-- READING TEXT --
◇ ◇ ◇ ◇

Your VLM is Not Good at Counting Pushups

Introducing PushupBench: A Benchmark for Temporal Reasoning in Vision-Language Models

Shengzhi Li, Jiarun Chen, Karun Sharma, Jiaqi Su, Shichao Pei

TL;DR

Large vision-language models can recognize what happens in video but fail to count how many times. The best frontier model achieves only 42.1% exact accuracy on counting repetitions. Open-source 4B models score ~6%, matching a constant predictor. Fine-tuning on counting transfers to general video understanding.

446
Video Clips
36.7s
Avg. Duration
375
Unique Exercises
11
Content Creators

Evaluate with lmms-eval

PushupBench is integrated into lmms-eval (PR #1262). You can evaluate any supported VLM with a single command.

Installation

pip install lmms-eval

Run Evaluation

python -m lmms_eval \
    --model qwen2_5_vl \
    --model_args pretrained=Qwen/Qwen2.5-VL-7B-Instruct \
    --tasks pushupbench \
    --batch_size 1 \
    --log_samples \
    --output_path ./logs/

The task reports four metrics:

See VLMs Fail in Real-Time

Click timestamps to jump to different exercises. Compare model predictions vs. ground truth.

Side Crunch Knee Tap Plank Good Morning
Alternating Side Crunch GT: 14 reps
Model Predictions
Exact Close Off

Abstract

Large vision-language models (VLMs) have achieved remarkable progress in semantic video understanding—correctly identifying that a video shows "a person doing squats." Yet when asked how many squats were performed, even frontier models like Gemini 3 Flash struggle, achieving only 42.1% exact accuracy on our benchmark.

We introduce PushupBench, 446 long-form clips (avg. 36.7s) for evaluating repetition counting. The best frontier model achieves 42.1% exact accuracy; open-source 4B models score ~6%, matching supervised baselines. We show that accuracy alone misleads—weaker models exploit the modal count rather than reason temporally.

Fine-tuning on counting with 1k samples transfers to general video understanding: MVBench (+2.15), PerceptionTest (+1.88), TVBench (+4.54), suggesting counting is a proxy for broader temporal reasoning.

The Problem: Counting Reveals Temporal Blindness

Unlike action recognition, which can often be solved from a single frame, repetition counting requires:

  • Tracking state changes across time
  • Detecting action boundaries
  • Maintaining a coherent count despite variable speeds, camera motion, and appearance changes

This makes counting an ideal diagnostic probe for temporal reasoning capabilities.

R2 Reveals What Accuracy Hides

Scatter plots showing predicted vs ground truth repetition counts for four models

Figure: Predicted vs. ground truth repetition counts. Diagonal = perfect prediction. Gemini 3 Flash shows strong fit (R2=0.82); base Qwen3-VL-4B collapses to constant predictions (R2=-0.34).

◇ ◇ ◇ ◇

-- SOURCE MATERIAL --
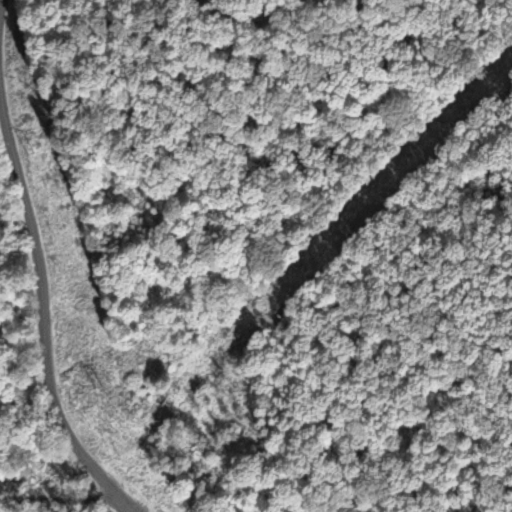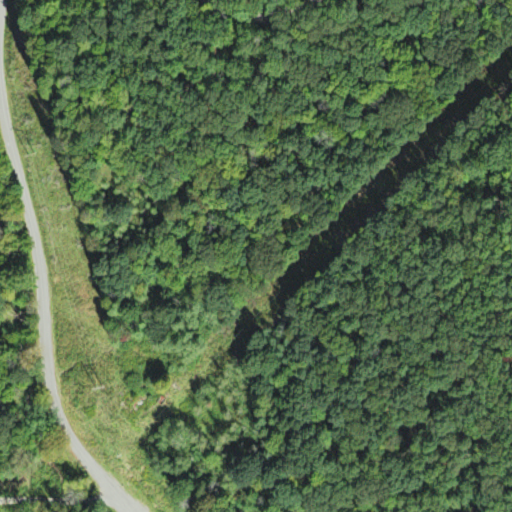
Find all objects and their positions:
road: (33, 266)
road: (57, 500)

◇ ◇ ◇ ◇

-- REQUIREMENT --
Rewrite the PushupBench page from "Side Crunch Knee" to "on our benchmark.", changing every "squats" to "lunges".

-- YOUR SOLUTION --
Side Crunch Knee Tap Plank Good Morning
Alternating Side Crunch GT: 14 reps
Model Predictions
Exact Close Off

Abstract

Large vision-language models (VLMs) have achieved remarkable progress in semantic video understanding—correctly identifying that a video shows "a person doing lunges." Yet when asked how many lunges were performed, even frontier models like Gemini 3 Flash struggle, achieving only 42.1% exact accuracy on our benchmark.